*** Opening of Input for this task ***
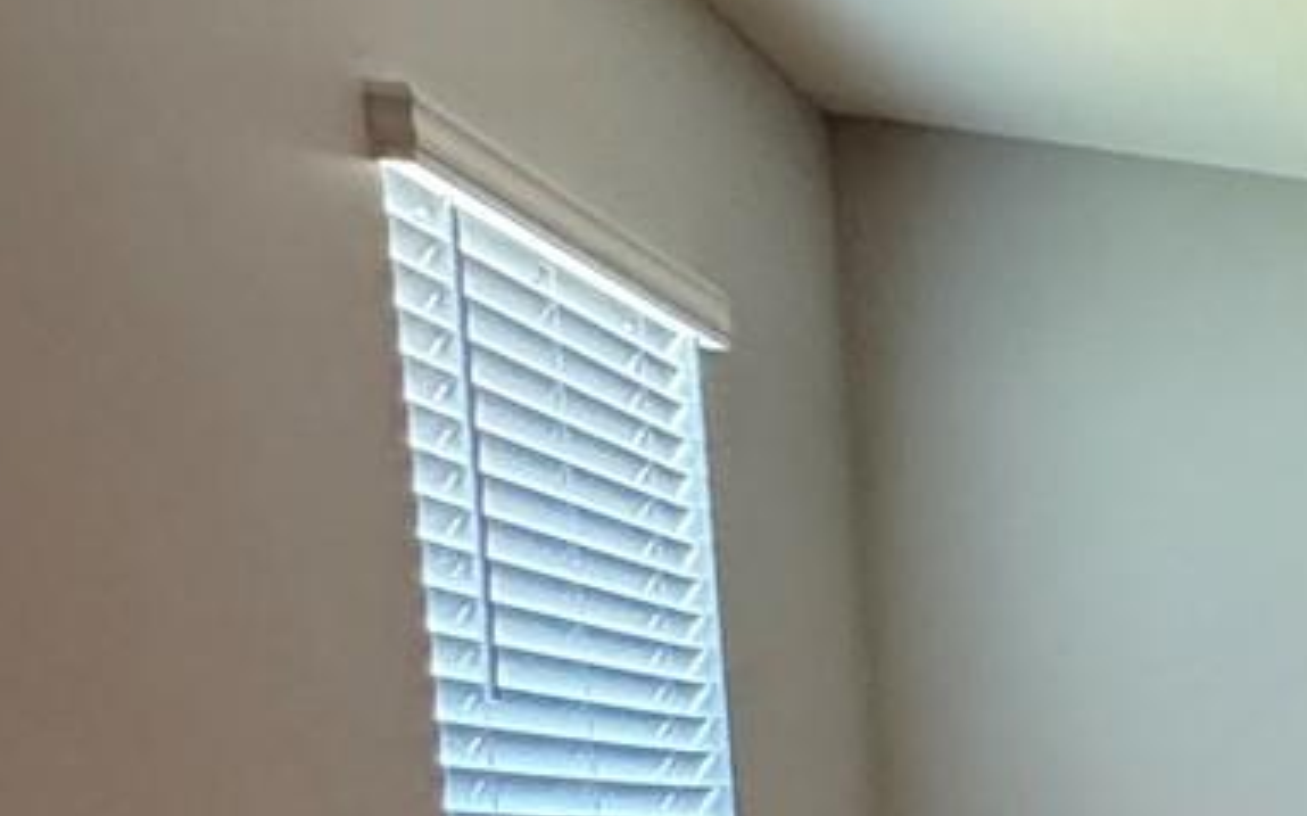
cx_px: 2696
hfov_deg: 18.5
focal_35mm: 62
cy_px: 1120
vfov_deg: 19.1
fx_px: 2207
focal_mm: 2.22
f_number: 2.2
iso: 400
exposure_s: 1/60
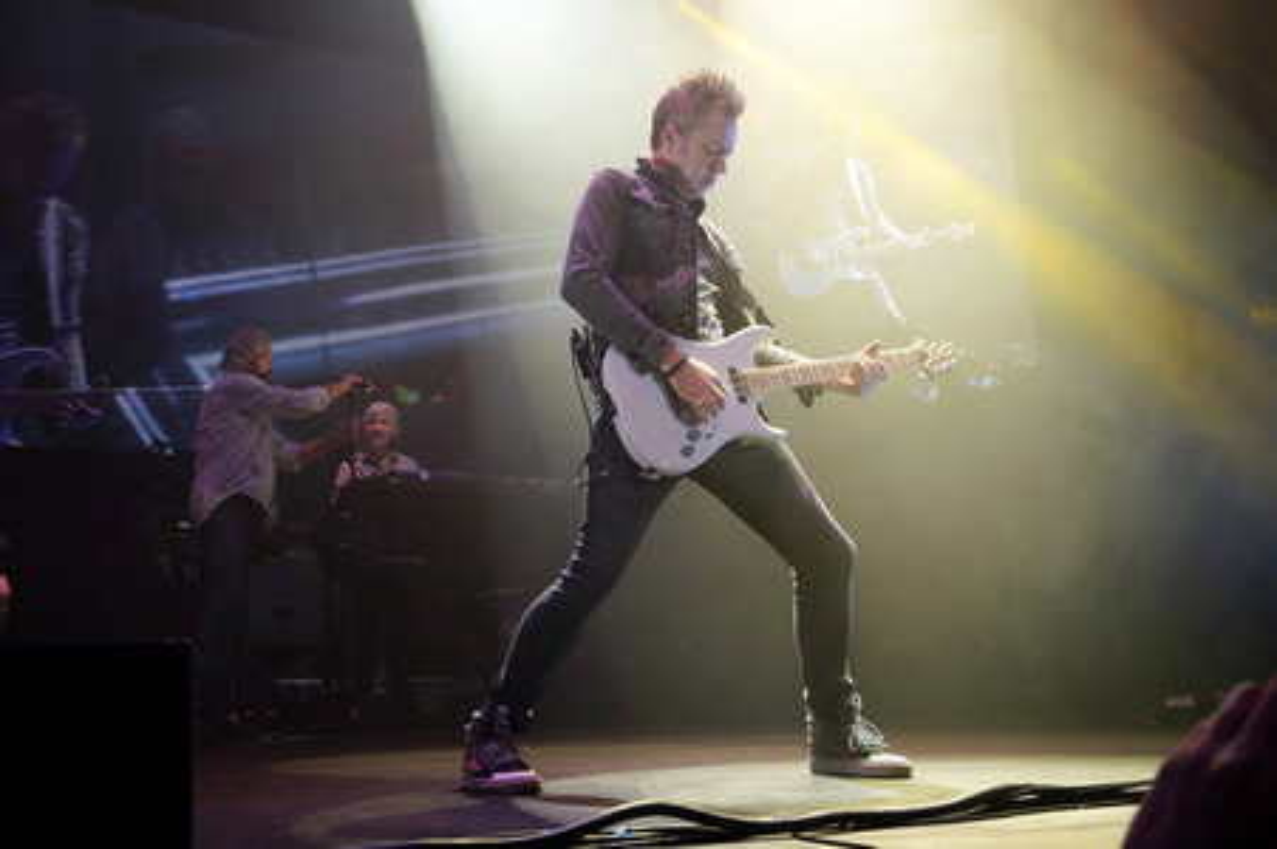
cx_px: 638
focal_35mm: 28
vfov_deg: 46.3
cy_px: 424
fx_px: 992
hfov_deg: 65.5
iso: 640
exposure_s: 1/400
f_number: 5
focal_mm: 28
*** Close of Input for this task ***
*** Opening of Input for this task ***
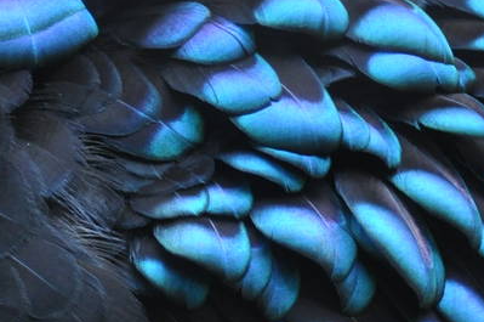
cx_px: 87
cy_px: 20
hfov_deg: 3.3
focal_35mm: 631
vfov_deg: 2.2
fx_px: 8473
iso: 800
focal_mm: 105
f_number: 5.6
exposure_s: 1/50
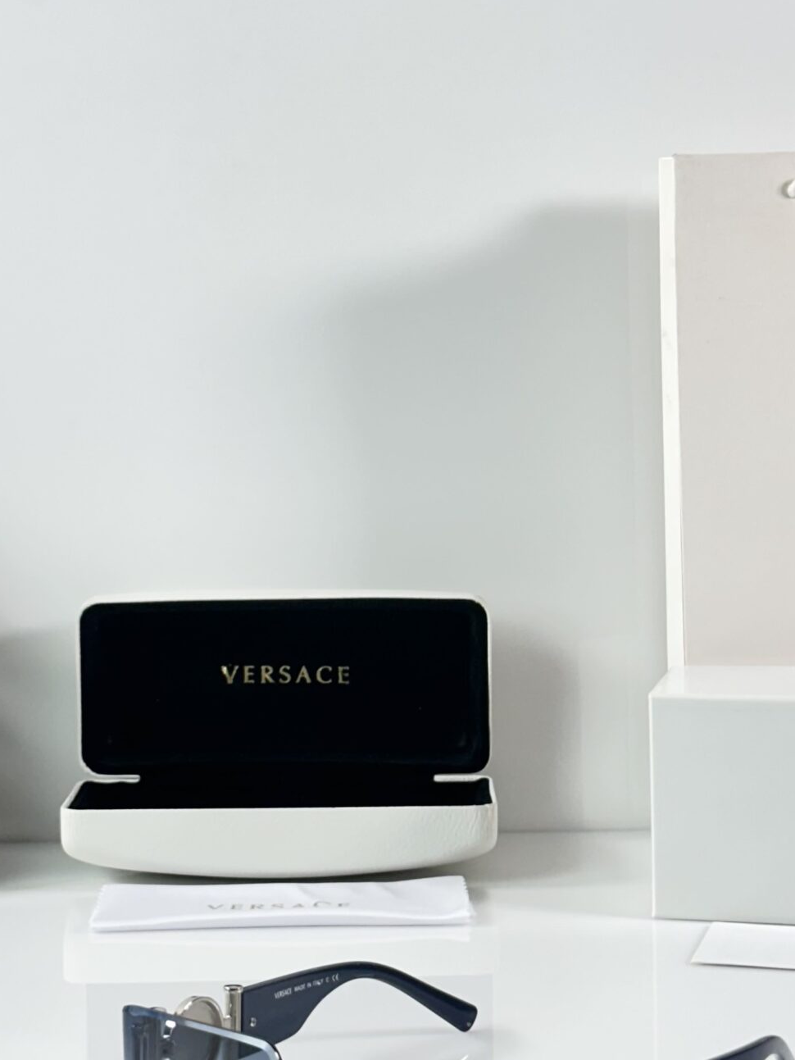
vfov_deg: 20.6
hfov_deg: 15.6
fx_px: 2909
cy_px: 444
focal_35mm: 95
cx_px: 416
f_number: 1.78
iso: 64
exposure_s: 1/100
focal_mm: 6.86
*** Close of Input for this task ***
Directions:
In the entries above, find the line containing "focal_mm: 2.22" and the line containing "focal_mm: 28", then copy both and every line between them exactly, without any picture.

Completed task:
focal_mm: 2.22
f_number: 2.2
iso: 400
exposure_s: 1/60
cx_px: 638
focal_35mm: 28
vfov_deg: 46.3
cy_px: 424
fx_px: 992
hfov_deg: 65.5
iso: 640
exposure_s: 1/400
f_number: 5
focal_mm: 28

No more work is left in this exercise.